Rom 3:21 But now the righteousness of God without the law is manifested, being witnessed by the law and the prophets;
Rom 3:22 Even the righteousness of God which is by faith of Jesus Christ unto all and upon all them that believe: for there is no difference:
Rom 3:23 For all have sinned, and come short of the glory of God;
Rom 3:24 Being justified freely by his grace through the redemption that is in Christ Jesus:
Rom 3:25 Whom God hath set forth to be a propitiation through faith in his blood, to declare his righteousness for the remission of sins that are past, through the forbearance of God;
Rom 3:26 To declare, I say, at this time his righteousness: that he might be just, and the justifier of him which believeth in Jesus.
The righteousness of God without the law was manifested to the world by Jesus Christ (ie. He walked via the Spirit as opposed to the letter). This is the righteousness of God (true righteousness) which is by faith (faith that works by love [Gal 5:6], faith that purifies the heart [Act 15:9] and this righteousness is upon all those who truly believe (believe like Abraham and Noah and are doers of the word having submitted themselves to the will of the Father).
We are justified freely by the grace of God through the redemption (redemption means being set free by payment of a ransom, Jesus ransomed us from the ongoing service of sin) that is IN Christ Jesus. Redemption is through ABIDING IN CHRIST and WALKING AS HE WALKED in victory over the lusts of the eyes, lusts of the flesh and the pride of life.
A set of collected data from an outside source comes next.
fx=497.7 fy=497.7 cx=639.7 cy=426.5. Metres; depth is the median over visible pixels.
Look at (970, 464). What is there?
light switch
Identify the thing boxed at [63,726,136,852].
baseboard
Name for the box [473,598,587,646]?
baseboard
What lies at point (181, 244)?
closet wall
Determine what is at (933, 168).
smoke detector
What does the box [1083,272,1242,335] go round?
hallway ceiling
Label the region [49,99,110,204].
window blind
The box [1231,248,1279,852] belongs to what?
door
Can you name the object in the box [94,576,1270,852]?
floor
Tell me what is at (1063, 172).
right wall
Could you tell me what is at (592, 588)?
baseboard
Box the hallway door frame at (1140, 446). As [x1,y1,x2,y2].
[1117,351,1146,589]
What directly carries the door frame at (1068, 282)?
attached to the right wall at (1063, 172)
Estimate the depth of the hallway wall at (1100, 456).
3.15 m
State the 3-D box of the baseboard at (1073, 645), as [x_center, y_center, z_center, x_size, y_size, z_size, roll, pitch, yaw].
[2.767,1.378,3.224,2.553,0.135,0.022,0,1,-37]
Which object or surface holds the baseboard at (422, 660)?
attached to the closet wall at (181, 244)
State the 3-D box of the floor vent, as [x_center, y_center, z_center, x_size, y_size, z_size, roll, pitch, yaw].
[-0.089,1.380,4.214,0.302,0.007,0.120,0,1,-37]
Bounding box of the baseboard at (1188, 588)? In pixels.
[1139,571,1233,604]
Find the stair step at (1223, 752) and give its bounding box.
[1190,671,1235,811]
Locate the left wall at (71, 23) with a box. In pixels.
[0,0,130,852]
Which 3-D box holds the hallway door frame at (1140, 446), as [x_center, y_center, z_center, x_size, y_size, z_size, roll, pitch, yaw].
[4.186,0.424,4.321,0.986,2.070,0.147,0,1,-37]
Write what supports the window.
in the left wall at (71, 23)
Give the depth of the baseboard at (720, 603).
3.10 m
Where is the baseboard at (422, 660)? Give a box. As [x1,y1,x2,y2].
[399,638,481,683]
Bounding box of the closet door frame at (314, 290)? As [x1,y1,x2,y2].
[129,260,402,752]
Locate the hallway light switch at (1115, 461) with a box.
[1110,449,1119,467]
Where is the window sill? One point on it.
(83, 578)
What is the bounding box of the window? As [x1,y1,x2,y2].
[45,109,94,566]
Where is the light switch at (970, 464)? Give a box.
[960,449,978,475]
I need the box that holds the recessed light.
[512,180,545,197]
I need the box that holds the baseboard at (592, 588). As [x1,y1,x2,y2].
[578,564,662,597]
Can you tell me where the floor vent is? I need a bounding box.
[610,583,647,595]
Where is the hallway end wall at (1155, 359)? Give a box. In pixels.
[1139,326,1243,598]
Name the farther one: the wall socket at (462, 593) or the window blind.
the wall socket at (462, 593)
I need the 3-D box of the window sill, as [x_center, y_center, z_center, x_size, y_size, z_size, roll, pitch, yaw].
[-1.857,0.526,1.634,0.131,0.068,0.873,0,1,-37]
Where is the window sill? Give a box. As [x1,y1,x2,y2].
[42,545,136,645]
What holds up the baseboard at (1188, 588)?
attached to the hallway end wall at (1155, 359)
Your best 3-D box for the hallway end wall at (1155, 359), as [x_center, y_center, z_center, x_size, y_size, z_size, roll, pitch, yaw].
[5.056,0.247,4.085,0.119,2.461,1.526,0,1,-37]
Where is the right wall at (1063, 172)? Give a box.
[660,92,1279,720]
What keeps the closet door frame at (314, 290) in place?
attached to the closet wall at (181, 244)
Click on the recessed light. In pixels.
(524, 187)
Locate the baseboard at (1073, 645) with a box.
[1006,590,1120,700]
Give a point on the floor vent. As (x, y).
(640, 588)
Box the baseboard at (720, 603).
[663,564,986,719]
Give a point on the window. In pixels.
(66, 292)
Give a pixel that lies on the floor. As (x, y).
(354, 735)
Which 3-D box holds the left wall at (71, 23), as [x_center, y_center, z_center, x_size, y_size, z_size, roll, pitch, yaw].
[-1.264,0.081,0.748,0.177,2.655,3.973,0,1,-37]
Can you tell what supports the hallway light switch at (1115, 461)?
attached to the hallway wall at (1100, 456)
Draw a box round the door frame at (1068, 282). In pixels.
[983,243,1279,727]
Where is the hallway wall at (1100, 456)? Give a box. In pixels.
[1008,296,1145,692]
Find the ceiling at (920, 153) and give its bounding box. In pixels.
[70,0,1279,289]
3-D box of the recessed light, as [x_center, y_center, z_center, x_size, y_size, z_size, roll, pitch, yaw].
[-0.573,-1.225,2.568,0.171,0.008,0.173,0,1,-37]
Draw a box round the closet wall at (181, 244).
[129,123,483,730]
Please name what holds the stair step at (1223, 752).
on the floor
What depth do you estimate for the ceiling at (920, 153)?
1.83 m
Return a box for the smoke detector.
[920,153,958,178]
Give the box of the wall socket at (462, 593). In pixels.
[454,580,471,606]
God sent forth Jesus as a proptiatory (mercy seat) offering that expiates our sin due to the mercy of God when we repent of our wickedness. The righteousness of Jesus was declared before all men as an example of the standard that God will accept and forgive us our sins if we forsake evil. It is the same message that the prophets of old taught.
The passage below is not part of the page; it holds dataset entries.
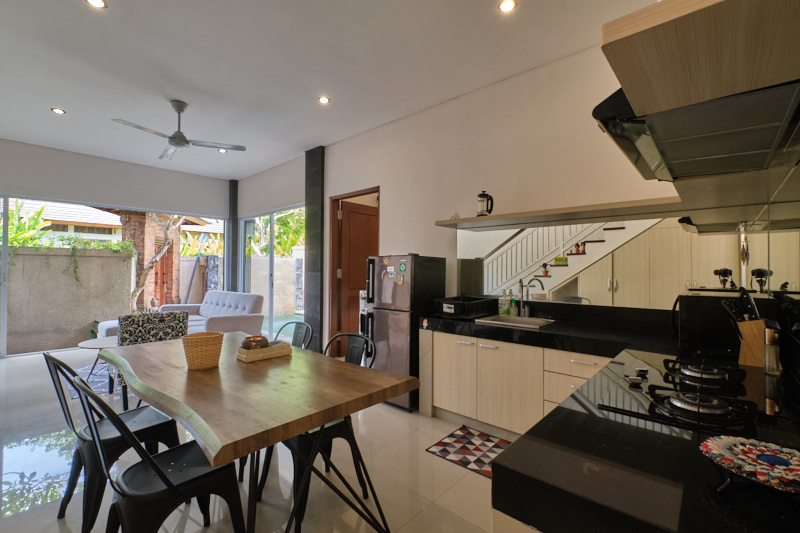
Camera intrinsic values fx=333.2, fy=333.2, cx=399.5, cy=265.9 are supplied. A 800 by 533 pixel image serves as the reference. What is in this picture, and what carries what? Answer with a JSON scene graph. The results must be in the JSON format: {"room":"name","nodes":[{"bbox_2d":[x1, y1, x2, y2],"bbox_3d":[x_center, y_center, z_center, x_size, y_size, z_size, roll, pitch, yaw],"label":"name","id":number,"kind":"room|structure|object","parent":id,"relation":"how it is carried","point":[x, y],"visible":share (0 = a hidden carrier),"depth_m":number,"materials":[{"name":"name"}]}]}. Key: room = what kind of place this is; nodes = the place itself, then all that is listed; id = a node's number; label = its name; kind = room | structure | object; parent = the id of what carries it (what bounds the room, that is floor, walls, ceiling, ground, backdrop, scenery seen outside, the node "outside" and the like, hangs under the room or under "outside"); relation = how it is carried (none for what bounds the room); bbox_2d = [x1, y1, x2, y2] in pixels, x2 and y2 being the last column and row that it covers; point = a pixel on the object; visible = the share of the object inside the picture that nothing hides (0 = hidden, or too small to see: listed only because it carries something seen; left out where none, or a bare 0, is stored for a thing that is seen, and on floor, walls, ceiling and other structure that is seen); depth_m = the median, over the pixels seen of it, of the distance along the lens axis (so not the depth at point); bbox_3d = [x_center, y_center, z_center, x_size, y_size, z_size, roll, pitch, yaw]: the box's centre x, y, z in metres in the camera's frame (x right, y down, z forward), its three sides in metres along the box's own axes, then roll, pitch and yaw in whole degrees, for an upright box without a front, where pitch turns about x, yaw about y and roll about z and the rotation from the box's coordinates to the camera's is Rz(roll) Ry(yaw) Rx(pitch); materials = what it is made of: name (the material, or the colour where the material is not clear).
{"room":"kitchen","nodes":[
{"label":"kitchen","id":0,"kind":"room"},
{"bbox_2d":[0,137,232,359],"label":"wall","id":1,"kind":"structure","parent":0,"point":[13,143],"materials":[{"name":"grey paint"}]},
{"bbox_2d":[0,194,229,356],"bbox_3d":[-4.863,0.140,5.516,0.111,2.287,3.483,0,-1,42],"label":"sliding glass door","id":2,"kind":"structure","parent":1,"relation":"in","point":[3,296],"depth_m":5.21,"materials":[{"name":"glass"}]},
{"bbox_2d":[0,343,500,532],"bbox_3d":[-2.044,1.377,2.698,8.620,0.106,5.540,0,-1,42],"label":"floor","id":3,"kind":"structure","parent":0,"point":[55,526],"depth_m":2.10,"materials":[{"name":"tile"}]},
{"bbox_2d":[65,362,116,396],"bbox_3d":[-3.153,1.336,4.442,1.672,0.010,1.722,0,-1,42],"label":"rug","id":4,"kind":"object","parent":3,"relation":"on","point":[97,379],"visible":0.29,"depth_m":3.86,"materials":[{"name":"carpet"}]},
{"bbox_2d":[76,337,118,385],"bbox_3d":[-3.370,1.109,4.012,0.792,0.416,0.769,0,-1,42],"label":"coffee table","id":5,"kind":"object","parent":4,"relation":"on","point":[102,339],"visible":0.38,"depth_m":3.86,"materials":[{"name":"white"}]},
{"bbox_2d":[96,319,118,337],"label":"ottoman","id":6,"kind":"object","parent":3,"relation":"on","point":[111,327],"visible":0.27,"depth_m":4.97,"materials":[{"name":"white fabric"}]},
{"bbox_2d":[44,351,180,532],"bbox_3d":[-1.549,0.882,1.841,0.475,0.878,0.527,0,-1,42],"label":"black chair","id":7,"kind":"object","parent":3,"relation":"on","point":[44,355],"visible":0.67,"depth_m":1.73,"materials":[{"name":"black metal"}]},
{"bbox_2d":[115,310,188,407],"bbox_3d":[-2.561,0.885,3.415,0.676,0.887,0.600,0,-1,42],"label":"patterned armchair","id":8,"kind":"object","parent":3,"relation":"on","point":[179,320],"visible":0.43,"depth_m":3.16,"materials":[{"name":"fabric"}]},
{"bbox_2d":[70,376,245,532],"bbox_3d":[-0.972,0.874,1.384,0.477,0.873,0.529,0,-1,42],"label":"black chair","id":9,"kind":"object","parent":3,"relation":"on","point":[165,477],"visible":0.97,"depth_m":1.30,"materials":[{"name":"black metal"}]},
{"bbox_2d":[157,291,264,335],"bbox_3d":[-3.171,0.889,5.552,2.084,0.891,0.935,0,-1,42],"label":"sofa","id":10,"kind":"object","parent":3,"relation":"on","point":[232,306],"visible":0.55,"depth_m":5.32,"materials":[{"name":"fabric"}]},
{"bbox_2d":[227,180,237,294],"bbox_3d":[-3.478,-0.205,6.908,0.191,3.153,0.163,0,-1,42],"label":"column","id":11,"kind":"structure","parent":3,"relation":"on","point":[232,269],"depth_m":6.84,"materials":[{"name":"grey"}]},
{"bbox_2d":[96,331,415,532],"bbox_3d":[-0.993,0.943,1.990,2.024,0.757,0.960,0,-1,42],"label":"dining table","id":12,"kind":"object","parent":3,"relation":"on","point":[334,414],"visible":0.96,"depth_m":1.53,"materials":[{"name":"brown wood"}]},
{"bbox_2d":[182,331,224,369],"bbox_3d":[-1.110,0.473,1.888,0.206,0.174,0.203,0,-1,42],"label":"wicker basket","id":13,"kind":"object","parent":12,"relation":"on","point":[207,341],"visible":1,"depth_m":1.82,"materials":[{"name":"wicker"}]},
{"bbox_2d":[236,340,291,361],"bbox_3d":[-0.856,0.530,2.109,0.165,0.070,0.281,0,-1,42],"label":"tray","id":14,"kind":"object","parent":12,"relation":"on","point":[260,351],"visible":0.8,"depth_m":2.04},
{"bbox_2d":[241,335,269,349],"bbox_3d":[-0.907,0.490,2.092,0.166,0.100,0.164,0,-1,42],"label":"bowl","id":15,"kind":"object","parent":14,"relation":"on","point":[248,344],"visible":0.8,"depth_m":2.03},
{"bbox_2d":[274,320,312,348],"bbox_3d":[-0.996,0.891,2.578,0.488,0.871,0.538,0,-1,42],"label":"metal chair","id":16,"kind":"object","parent":3,"relation":"on","point":[299,323],"visible":0.21,"depth_m":2.76,"materials":[{"name":"black metal"}]},
{"bbox_2d":[256,332,377,532],"bbox_3d":[-0.462,0.896,1.953,0.476,0.885,0.538,0,-1,42],"label":"metal chair","id":17,"kind":"object","parent":3,"relation":"on","point":[298,530],"visible":0.5,"depth_m":1.86,"materials":[{"name":"black metal"}]},
{"bbox_2d":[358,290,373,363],"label":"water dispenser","id":18,"kind":"object","parent":3,"relation":"on","point":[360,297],"visible":0.2,"depth_m":3.92,"materials":[{"name":"plastic"}]},
{"bbox_2d":[364,253,447,409],"bbox_3d":[0.037,0.618,3.488,0.573,1.483,0.660,0,-1,42],"label":"refrigerator","id":19,"kind":"object","parent":3,"relation":"on","point":[382,328],"visible":0.73,"depth_m":3.22,"materials":[{"name":"metal"}]},
{"bbox_2d":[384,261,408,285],"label":"fridge magnets","id":20,"kind":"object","parent":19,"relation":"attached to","point":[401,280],"visible":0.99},
{"bbox_2d":[426,426,509,478],"bbox_3d":[0.637,1.344,2.378,0.768,0.009,0.496,0,-1,42],"label":"checkered rug","id":21,"kind":"object","parent":3,"relation":"on","point":[445,443],"visible":0.76,"depth_m":2.45,"materials":[{"name":"carpet"}]},
{"bbox_2d":[421,328,611,437],"bbox_3d":[1.139,0.948,2.585,2.016,0.813,0.619,0,-1,42],"label":"base cabinet","id":22,"kind":"object","parent":3,"relation":"on","point":[440,367],"visible":0.47,"depth_m":2.57,"materials":[{"name":"wood"}]},
{"bbox_2d":[424,302,799,532],"bbox_3d":[0.943,0.521,1.552,1.928,0.249,2.120,0,-1,42],"label":"countertop","id":23,"kind":"structure","parent":22,"relation":"on","point":[506,470],"depth_m":0.83,"materials":[{"name":"black stone"}]},
{"bbox_2d":[434,296,497,318],"bbox_3d":[0.613,0.379,3.117,0.381,0.155,0.513,0,-1,42],"label":"dish rack","id":24,"kind":"object","parent":23,"relation":"on","point":[459,305],"visible":0.99,"depth_m":2.98,"materials":[{"name":"black plastic"}]},
{"bbox_2d":[499,290,509,315],"bbox_3d":[0.978,0.343,3.140,0.069,0.233,0.069,0,-1,42],"label":"soap bottle","id":25,"kind":"object","parent":23,"relation":"on","point":[504,310],"visible":0.99,"depth_m":3.11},
{"bbox_2d":[508,290,516,315],"bbox_3d":[1.046,0.342,3.098,0.066,0.237,0.065,0,-1,42],"label":"soap bottle","id":26,"kind":"object","parent":23,"relation":"on","point":[512,308],"visible":0.98,"depth_m":3.07,"materials":[{"name":"green"}]},
{"bbox_2d":[476,315,556,328],"bbox_3d":[0.977,0.543,2.803,0.558,0.172,0.442,0,-1,42],"label":"sink","id":27,"kind":"object","parent":23,"relation":"in","point":[498,322],"visible":0.59,"depth_m":2.91,"materials":[{"name":"silver metal"}]},
{"bbox_2d":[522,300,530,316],"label":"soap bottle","id":28,"kind":"object","parent":23,"relation":"on","point":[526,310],"visible":0.99,"depth_m":2.99,"materials":[{"name":"metal"}]},
{"bbox_2d":[517,277,544,315],"bbox_3d":[1.154,0.285,2.954,0.205,0.358,0.192,0,-1,42],"label":"faucet","id":29,"kind":"object","parent":23,"relation":"on","point":[522,286],"visible":0.99,"depth_m":3.00,"materials":[{"name":"silver metal"}]},
{"bbox_2d":[597,355,760,435],"bbox_3d":[1.031,0.427,1.191,0.438,0.050,0.710,0,-1,42],"label":"gas cooktop","id":30,"kind":"object","parent":23,"relation":"in","point":[722,412],"visible":0.94,"depth_m":1.08,"materials":[{"name":"black glass"}]},
{"bbox_2d":[673,290,776,355],"bbox_3d":[1.760,0.301,1.861,0.390,0.292,0.397,0,-1,42],"label":"microwave","id":31,"kind":"object","parent":23,"relation":"on","point":[688,306],"visible":0.74,"depth_m":1.73,"materials":[{"name":"black"}]},
{"bbox_2d":[698,435,799,494],"bbox_3d":[0.748,0.409,0.669,0.226,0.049,0.223,0,-1,42],"label":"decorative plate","id":32,"kind":"object","parent":23,"relation":"on","point":[761,457],"visible":1,"depth_m":0.68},
{"bbox_2d":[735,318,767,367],"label":"knife block","id":33,"kind":"object","parent":23,"relation":"on","point":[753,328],"visible":0.79,"depth_m":1.47,"materials":[{"name":"brown wood"}]},
{"bbox_2d":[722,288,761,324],"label":"knife set","id":34,"kind":"object","parent":33,"relation":"in","point":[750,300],"visible":0.65,"depth_m":1.51,"materials":[{"name":"black plastic"}]},
{"bbox_2d":[763,326,781,374],"bbox_3d":[1.542,0.347,1.382,0.052,0.192,0.053,0,-1,42],"label":"pepper mill","id":35,"kind":"object","parent":23,"relation":"on","point":[766,334],"visible":0.98,"depth_m":1.37,"materials":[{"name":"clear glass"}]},
{"bbox_2d":[304,146,324,350],"bbox_3d":[-1.315,-0.225,5.153,0.342,3.202,0.130,0,-1,42],"label":"column","id":36,"kind":"structure","parent":0,"point":[317,249],"depth_m":5.07,"materials":[{"name":"grey stone"}]},
{"bbox_2d":[0,0,656,182],"bbox_3d":[-2.137,-1.859,2.834,8.607,0.113,5.404,0,-1,42],"label":"ceiling","id":37,"kind":"structure","parent":0,"point":[79,17],"depth_m":2.97,"materials":[{"name":"white paint"}]},
{"bbox_2d":[51,107,65,114],"bbox_3d":[-3.978,-1.807,3.881,0.137,0.014,0.135,0,-1,42],"label":"ceiling light","id":38,"kind":"object","parent":37,"relation":"in","point":[58,111],"visible":0.98,"depth_m":3.88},
{"bbox_2d":[85,0,107,8],"bbox_3d":[-2.080,-1.812,2.270,0.130,0.010,0.129,0,-1,42],"label":"ceiling light","id":39,"kind":"object","parent":37,"relation":"in","point":[97,3],"visible":0.97,"depth_m":2.30,"materials":[{"name":"white"}]},
{"bbox_2d":[111,100,245,159],"bbox_3d":[-2.432,-1.566,3.763,1.106,0.476,1.123,0,-1,30],"label":"ceiling fan","id":40,"kind":"object","parent":37,"relation":"hanging from","point":[187,140],"visible":0.99,"depth_m":3.71,"materials":[{"name":"silver metal"}]},
{"bbox_2d":[217,147,226,152],"bbox_3d":[-2.757,-1.798,5.172,0.135,0.028,0.134,0,-1,42],"label":"ceiling light","id":41,"kind":"object","parent":37,"relation":"in","point":[223,151],"visible":0.92,"depth_m":5.17,"materials":[{"name":"white"}]},
{"bbox_2d":[318,96,330,103],"bbox_3d":[-0.817,-1.789,3.588,0.127,0.010,0.127,0,-1,42],"label":"ceiling light","id":42,"kind":"object","parent":37,"relation":"in","point":[323,100],"visible":0.99,"depth_m":3.58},
{"bbox_2d":[497,0,516,12],"bbox_3d":[0.734,-1.787,2.277,0.126,0.010,0.126,0,-1,42],"label":"ceiling light","id":43,"kind":"object","parent":37,"relation":"in","point":[508,3],"visible":0.98,"depth_m":2.28,"materials":[{"name":"white"}]},
{"bbox_2d":[235,38,699,357],"bbox_3d":[-0.444,-0.215,4.569,7.809,3.147,0.180,0,-1,42],"label":"right wall","id":44,"kind":"structure","parent":0,"point":[393,199],"depth_m":3.36,"materials":[{"name":"paint"}]},
{"bbox_2d":[238,205,306,337],"bbox_3d":[-2.363,0.181,6.160,2.529,2.379,0.109,0,-1,42],"label":"sliding glass door","id":45,"kind":"structure","parent":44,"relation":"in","point":[273,222],"depth_m":6.12,"materials":[{"name":"glass"}]},
{"bbox_2d":[326,187,378,358],"bbox_3d":[-0.603,0.183,4.706,1.055,2.377,0.179,0,-1,42],"label":"door frame","id":46,"kind":"structure","parent":44,"relation":"in","point":[337,196],"depth_m":4.95,"materials":[{"name":"brown wood"}]},
{"bbox_2d":[338,199,377,358],"bbox_3d":[-0.557,0.221,5.037,0.149,2.278,0.828,0,-1,42],"label":"wooden door","id":47,"kind":"structure","parent":46,"relation":"in","point":[353,215],"depth_m":4.90,"materials":[{"name":"brown wood"}]},
{"bbox_2d":[433,196,680,229],"bbox_3d":[1.194,-0.414,2.759,1.966,0.046,0.322,0,-1,42],"label":"wall shelf","id":48,"kind":"object","parent":44,"relation":"attached to","point":[512,216],"visible":0.96,"depth_m":2.55,"materials":[{"name":"brown wood"}]},
{"bbox_2d":[476,190,493,215],"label":"french press","id":49,"kind":"object","parent":48,"relation":"on","point":[481,195],"visible":0.98,"depth_m":3.08,"materials":[{"name":"black metal"}]},
{"bbox_2d":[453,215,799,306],"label":"mirror backsplash","id":50,"kind":"object","parent":44,"relation":"attached to","point":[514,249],"visible":0.75,"depth_m":2.52,"materials":[{"name":"mirror"}]},
{"bbox_2d":[591,79,799,186],"bbox_3d":[0.976,-0.470,1.096,0.505,0.226,0.751,0,-1,42],"label":"range hood","id":51,"kind":"object","parent":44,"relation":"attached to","point":[633,121],"visible":0.83,"depth_m":0.94,"materials":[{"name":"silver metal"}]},
{"label":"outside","id":52,"kind":"structure","parent":0,"visible":0},
{"bbox_2d":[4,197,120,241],"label":"neighboring house","id":53,"kind":"structure","parent":52,"point":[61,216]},
{"bbox_2d":[2,245,135,354],"bbox_3d":[-7.390,0.530,4.452,0.284,1.771,6.249,0,-1,42],"label":"garden wall","id":54,"kind":"structure","parent":52,"point":[19,249],"depth_m":5.84,"materials":[{"name":"grey concrete"}]},
{"bbox_2d":[5,236,134,295],"bbox_3d":[-6.262,0.018,5.983,0.799,1.179,2.184,0,-1,42],"label":"hanging plant","id":55,"kind":"object","parent":54,"relation":"attached to","point":[85,243],"visible":0.78,"depth_m":6.09,"materials":[{"name":"green plant"}]},
{"bbox_2d":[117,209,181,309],"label":"brick pillar","id":56,"kind":"structure","parent":52,"point":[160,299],"depth_m":8.14,"materials":[{"name":"brick"}]},
{"bbox_2d":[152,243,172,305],"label":"wooden door","id":57,"kind":"structure","parent":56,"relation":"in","point":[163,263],"depth_m":9.58,"materials":[{"name":"brown wood"}]},
{"bbox_2d":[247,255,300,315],"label":"garden wall","id":58,"kind":"structure","parent":52,"point":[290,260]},
{"label":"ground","id":59,"kind":"structure","parent":52,"visible":0},
{"bbox_2d":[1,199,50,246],"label":"plant","id":60,"kind":"object","parent":59,"relation":"on","point":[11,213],"visible":0.44,"depth_m":7.40,"materials":[{"name":"green plant"}]},
{"bbox_2d":[126,212,188,310],"bbox_3d":[-5.785,-0.969,7.994,2.432,4.601,2.235,1,-1,-7],"label":"tree","id":61,"kind":"object","parent":59,"relation":"on","point":[169,222],"visible":0.41,"depth_m":7.87,"materials":[{"name":"plant"}]},
{"bbox_2d":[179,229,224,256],"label":"plant","id":62,"kind":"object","parent":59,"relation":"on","point":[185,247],"visible":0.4,"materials":[{"name":"green plant"}]},
{"bbox_2d":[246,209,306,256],"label":"tree","id":63,"kind":"object","parent":59,"relation":"on","point":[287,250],"visible":0.26,"materials":[{"name":"green plant"}]}
]}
Isa 55:7 Let the wicked forsake his way, and the unrighteous man his thoughts: and let him return unto the LORD, and he will have mercy upon him; and to our God, for he will abundantly pardon.
Pro 28:13 He that covereth his sins shall not prosper: but whoso confesseth and forsaketh them shall have mercy.
Mercy is available to any sinner who will forsake their wickedness and turn back to God. Any sinner who will approach God with a true heart and enter into covenant with God via the blood of Christ will be forgiven.
Heb 9:20 Saying, This is the blood of the testament which God hath enjoined unto you.
WHat I am saying is EXACTLY what the Bible teaches. The Bible is in perfect harmony about this. It is men who have perverted this message over hundreds of years of inistitutionalised religion. The modern Christian religion is an utter perversion of the truth.
Jesus warned of massive deception that would come. Look around you at the churches. Pracitcally none of them teach that the old man must be crucified with the associated passions and desires. The cross has been twisted into an abstract provision which people perceive as some kind of cloak for their ongoing inwardly corrupt state. The heart purity which the true Gospel brings has been thrown completely out the window.
Will, you misapply my words with strawman assumptions. You claim that I am implying that the death of Christ was common because I assert that there was no "sin debt paid." There was nothing common about the death of Christ. Jesus was a lamb without blemish, He never sinned one time, and the Father suffered Him to be scorned, tortured and be persecuted by sinful men. In doing so Jesus fulfilled the Scripture and died on our behalf so that we could, through Him, be made the righteousness of God. If we put away the old man, the natural man, the man born of Adam, the man who like Adam rebelled against God, and instead identify ourselved with Jesus Christ by abiding in the Spirit of His life then God will count us a a son of God. Just like Jesus was raised from the dead, from a corruptible body to an incorruptible body we too will be raised up at the last day.
This is what the Bible teaches. The Bible does not teach that salvation and sin mix together. No. The sin must stop. Satan wants people to believe that sin and salvation can operate together because that is the ruin of a man. There is no salvation in sin, only salvation from sin.
Go and sin no more lest a worse thing happen to you. That is what Jesus said and He meant it. The sin must stop.